No chá, estava o rosto de uma garota que não sabia de nada. Bebi um pouco. Era amargo. Terrivelmente amargo. Queria cuspir aquele chá fora ou jogar açúcar nele. Mas algo me dizia que não adiantaria de nada. Só disfarçaria o gosto. Olhei para Marcos. Ele bebia o chá com tanta naturalidade, com tanto costume.

— Ei – eu falei. – Como… como aconteceu? Como você virou um mago? Por que aquela mulher te conhecia? Por que ela tinha medo de você?

Marcos colocou a xícara de lado e se inclinou para frente, apoiando os cotovelos na mesa.

— É uma história complicada – ele disse. – Não é algo com que você deva se preocupar agora.

— Eu quero saber – eu disse. – Mesmo que eu não entenda nada, eu quero saber.

Marcos acedeu de leve. Seus olhos correram para o vapor que fugia da chaleira.
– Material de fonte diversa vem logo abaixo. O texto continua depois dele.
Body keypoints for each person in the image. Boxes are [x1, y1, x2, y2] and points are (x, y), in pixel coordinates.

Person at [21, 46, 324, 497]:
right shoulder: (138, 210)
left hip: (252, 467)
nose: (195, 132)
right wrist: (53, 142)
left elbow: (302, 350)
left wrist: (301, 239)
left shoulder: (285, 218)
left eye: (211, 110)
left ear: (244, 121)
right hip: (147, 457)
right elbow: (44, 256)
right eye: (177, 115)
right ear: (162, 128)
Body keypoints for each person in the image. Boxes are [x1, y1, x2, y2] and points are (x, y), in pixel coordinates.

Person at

A fumaça se expandiu para os lados, se tornou numa cortina que encobria todo o rosto dele, enquanto as luzes se apagavam uma após a outra, até todo o foco estar apenas no centro do palco.
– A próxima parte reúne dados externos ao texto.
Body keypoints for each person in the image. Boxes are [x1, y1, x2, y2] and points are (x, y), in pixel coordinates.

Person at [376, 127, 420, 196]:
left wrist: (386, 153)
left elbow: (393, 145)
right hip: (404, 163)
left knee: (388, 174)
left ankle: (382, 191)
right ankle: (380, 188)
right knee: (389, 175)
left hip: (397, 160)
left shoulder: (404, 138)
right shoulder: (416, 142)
— Meu pai era um mago – ele disse. – E o meu avô provavelmente também era. Eu descobri isso quando tinha sete anos. Meu pai me disse que eu tinha mais talento do que qualquer outro em nossa família jamais tivera e que, por isso, ele iria me ensinar a praticar magia. Para uma criança, isso sempre soa como algo incrível. Pensar que você é especial, que tem talentos incríveis e que irá viver aventuras e coisas assim. Eu fiquei feliz de ouvir aquilo. Mas a felicidade não durou muito. A cada dia, eu aprendia um pouco mais sobre a natureza do jianghu… do submundo. Eu esperava elfos, fadas, mas descobri que eles mal existem mais. Não era uma conclusão difícil de alcançar. Ninguém nunca via um elfo aparecer na televisão ou ouvia histórias de negócios entre os anões das montanhas e os mineradores. Essas são coisas que pertencem a um outro tempo, a um outro mundo. Como na Irlanda os Fomorianos foram expulsos pelos Filhos de Danu e como os Filhos de Danu foram expulsos pelos Homens, eu aprendi que a magia estava desaparecendo desse mundo. Ela ainda existe, mas escondida nos cada vez mais raros recantos escondidos da iluminação. Monstros são perigosos demais, afinal, e magia imprevisível demais para um mundo de máquinas e ciência. Logo eu comecei a querer me afastar, mas meu pai nunca me deu essa escolha e eu não era forte o suficiente para tentar desafiá-lo. Eventualmente, me mudei para a Irlanda para continuar estudando. Conheci pessoas lá, bons amigos. Inimigos também. Dentre eles, a Fragarach. Embora, no começo, eu não possa dizer que era realmente inimigo deles. Até hoje, eu não tenho certeza se discordo dos objetivos deles e compreendo os métodos que eles usam. Não me entenda errado, eu nunca me aliaria à Fragarach e não acho que ela possa mesmo trazer de volta essa tal Era das Lendas. Mas isso não é importante. O fato é que eu e meus amigos acabamos entrando em conflito com a Fragarach e, mesmo que tenha tido um preço duro, nós vencemos. Acredito que essa é parte da razão pela qual Aalto reagiu como reagiu. Embora eu tenha certo renome no jianghu.